** DATASET ENTRIES **

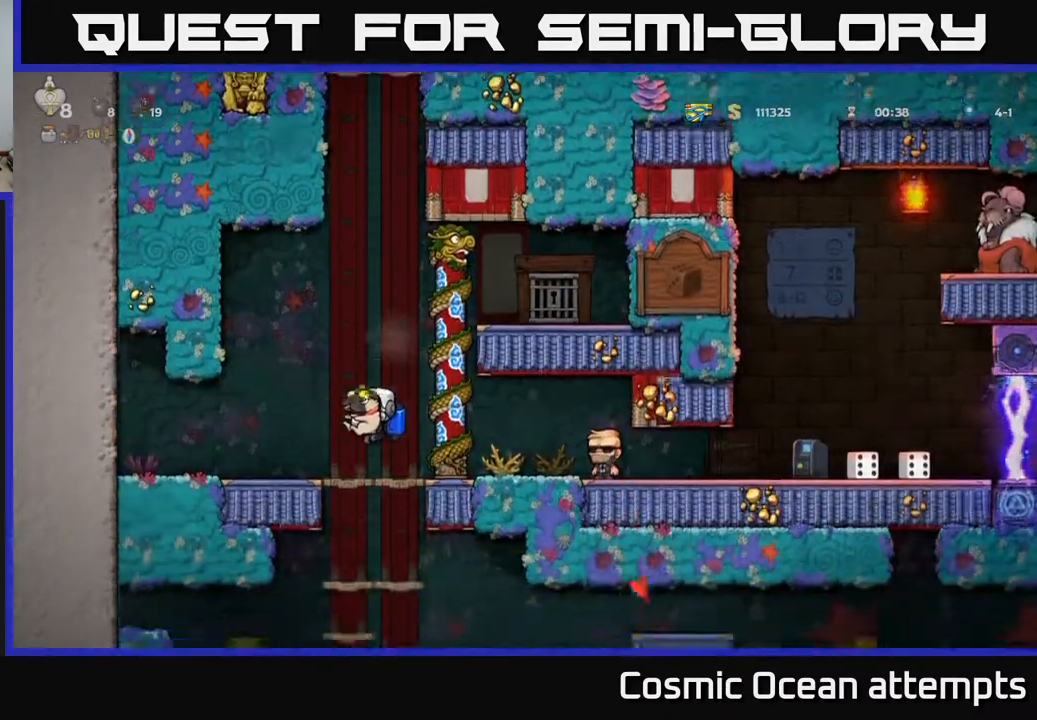
{"buttons": ["A"], "right_stick": "center", "events": [[67, "DPAD_DOWN", "down"], [150, "A", "down"], [233, "A", "up"], [250, "DPAD_DOWN", "up"], [467, "A", "down"]]}
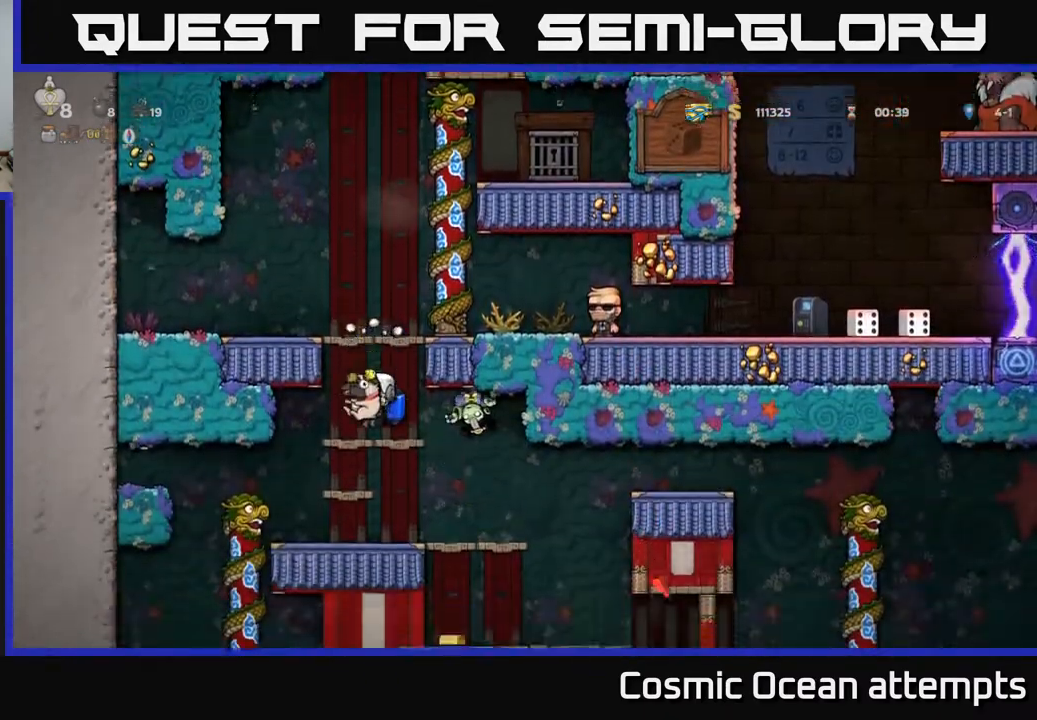
{"buttons": [], "right_stick": "center", "events": [[100, "A", "up"]]}
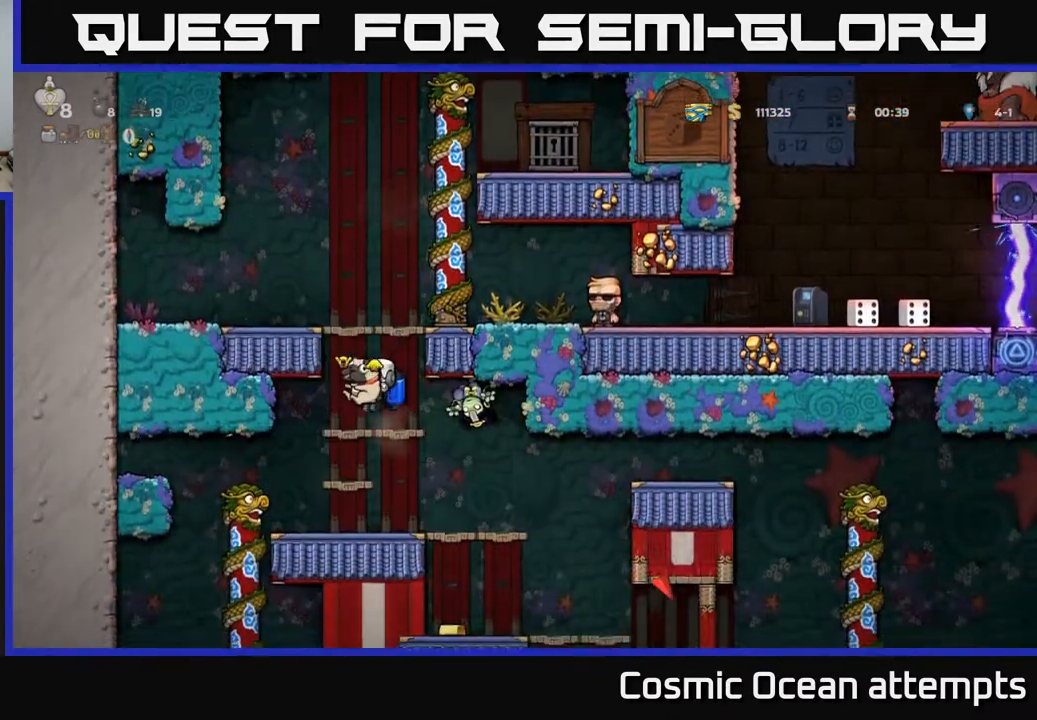
{"buttons": [], "right_stick": "center", "events": [[133, "A", "down"], [233, "A", "up"], [300, "A", "down"], [417, "A", "up"]]}
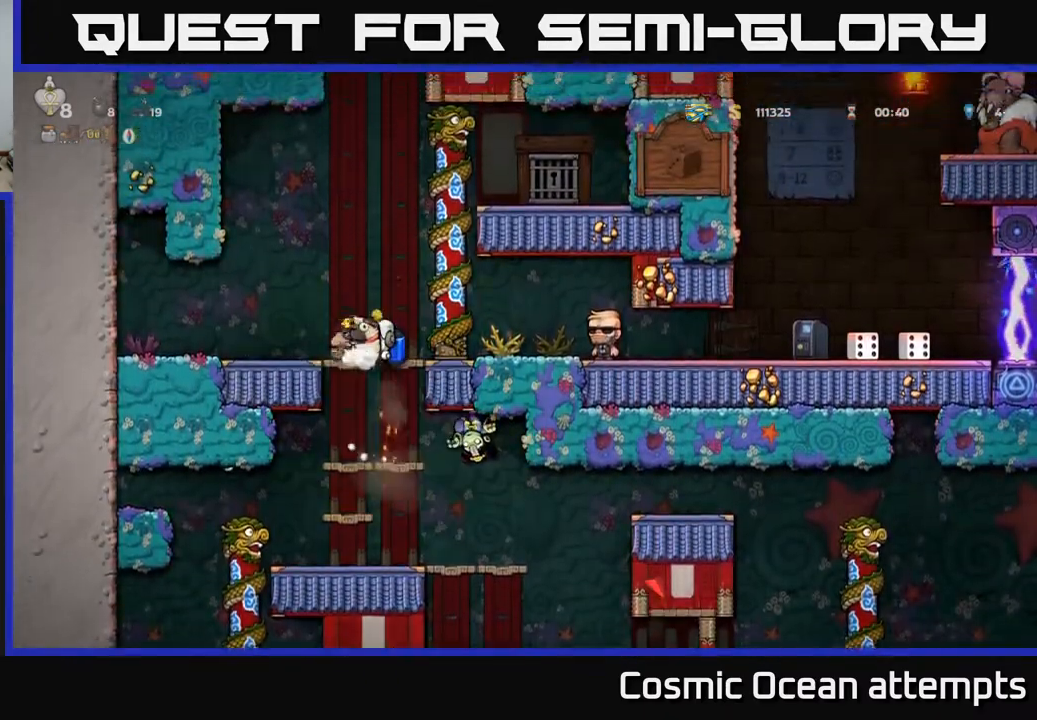
{"buttons": [], "right_stick": "center", "events": [[50, "A", "down"], [150, "A", "up"]]}
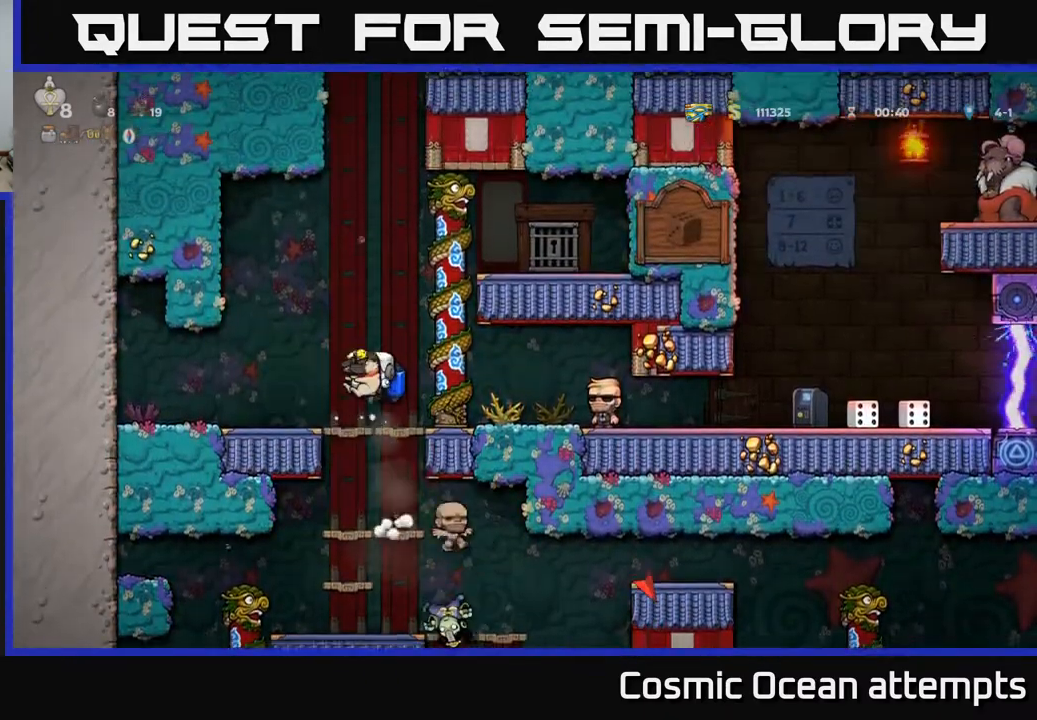
{"buttons": [], "right_stick": "center", "events": []}
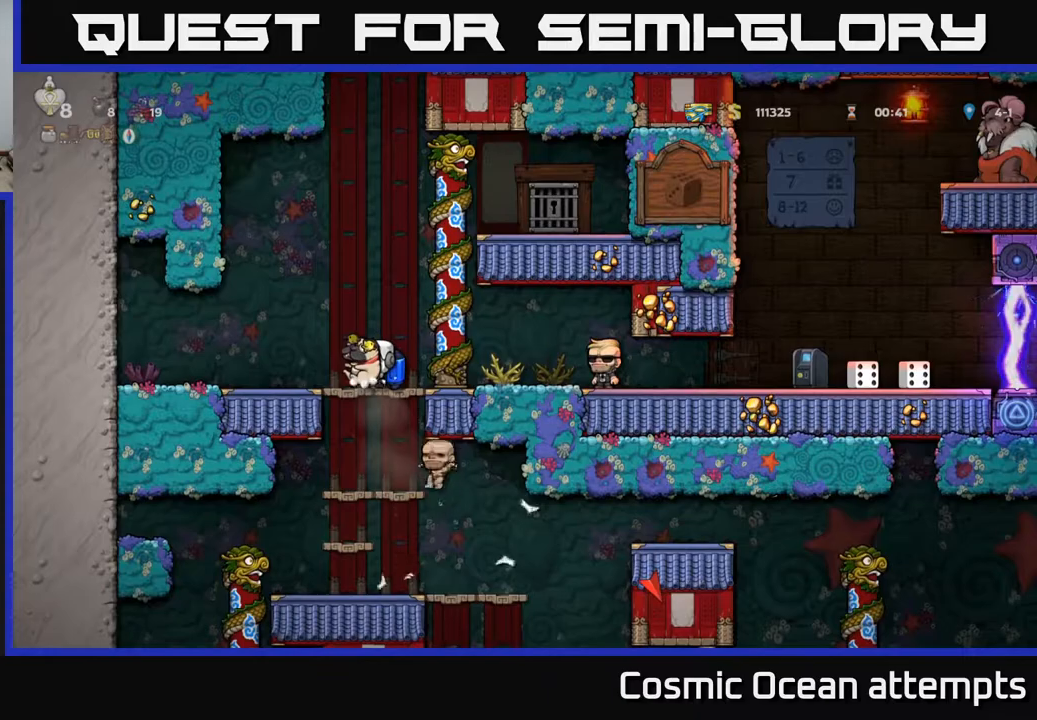
{"buttons": ["DPAD_DOWN"], "right_stick": "center", "events": [[50, "DPAD_DOWN", "down"], [100, "A", "down"], [167, "A", "up"], [217, "DPAD_DOWN", "up"], [467, "DPAD_DOWN", "down"]]}
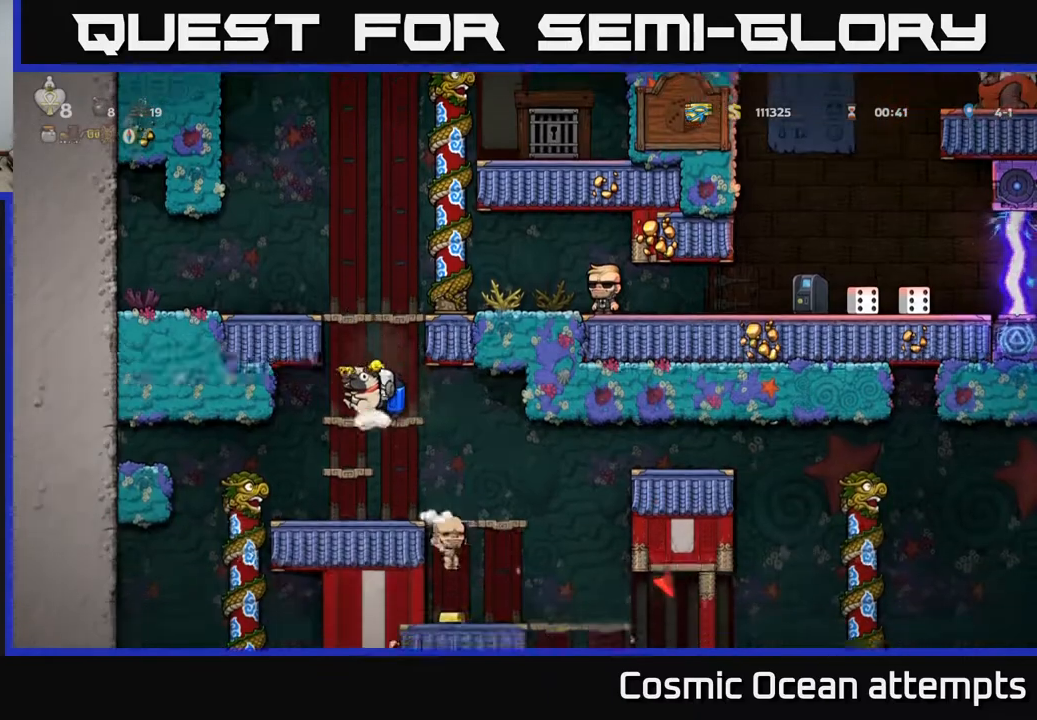
{"buttons": [], "right_stick": "center", "events": [[50, "A", "down"], [117, "A", "up"], [117, "DPAD_DOWN", "up"], [217, "DPAD_RIGHT", "down"], [433, "DPAD_RIGHT", "up"]]}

** WORK TASK **
Without the pictures, return all the entries above exactly as they stand.

** SOLUTION FOR THIS TASK **
{"buttons": ["A"], "right_stick": "center", "events": [[67, "DPAD_DOWN", "down"], [150, "A", "down"], [233, "A", "up"], [250, "DPAD_DOWN", "up"], [467, "A", "down"]]}
{"buttons": [], "right_stick": "center", "events": [[100, "A", "up"]]}
{"buttons": [], "right_stick": "center", "events": [[133, "A", "down"], [233, "A", "up"], [300, "A", "down"], [417, "A", "up"]]}
{"buttons": [], "right_stick": "center", "events": [[50, "A", "down"], [150, "A", "up"]]}
{"buttons": [], "right_stick": "center", "events": []}
{"buttons": ["DPAD_DOWN"], "right_stick": "center", "events": [[50, "DPAD_DOWN", "down"], [100, "A", "down"], [167, "A", "up"], [217, "DPAD_DOWN", "up"], [467, "DPAD_DOWN", "down"]]}
{"buttons": [], "right_stick": "center", "events": [[50, "A", "down"], [117, "A", "up"], [117, "DPAD_DOWN", "up"], [217, "DPAD_RIGHT", "down"], [433, "DPAD_RIGHT", "up"]]}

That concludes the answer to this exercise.